Constant defining a content type.

TYPE_OPERATOR

Constant defining a content type.

TYPE_STRING

Constant defining a content type.


Static Methods

_strposa()

static private bool|int SetaPDF_Extractor_ContentStreamCleaner::_strposa ( string $haystack, array $needles [, int $offset = 0 ] )

Searches for the closest needle in the string.

If there is no needle in the string, it will return false.

Parameters
$haystack : string
 
$needles : array
 
$offset : int
 

clean()

static public string SetaPDF_Extractor_ContentStreamCleaner::clean ( string|array $data, array $regexes [, int $target = self::TYPE_OPERATOR ] )

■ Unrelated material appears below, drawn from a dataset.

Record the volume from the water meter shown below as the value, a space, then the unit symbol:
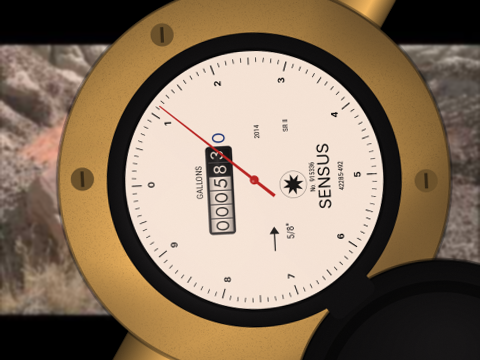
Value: 5831.1 gal
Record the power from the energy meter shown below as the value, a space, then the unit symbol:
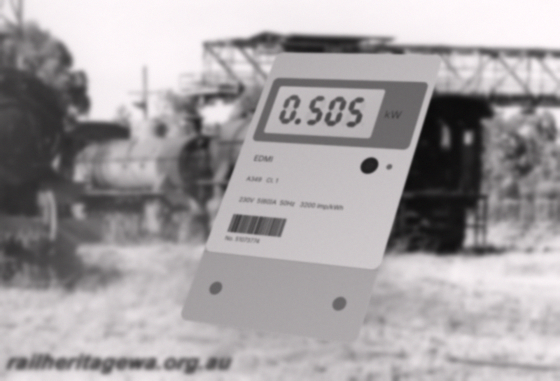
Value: 0.505 kW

Cleans a content stream string by using regexes on the chosen targets.

The regexes will NOT affect literal string objects.

Parameters
$data : string|array
 
$regexes : array
 
$target : int
 

splitStream()

static public array SetaPDF_Extractor_ContentStreamCleaner::splitStream ( string $string [, $ignore = self::TYPE_INLINE_IMAGE ] )

Splits a content stream string into literal strings, inline images and operators (all left).

The pieces offer information about their type.

Parameters
$string : string
 
$ignore :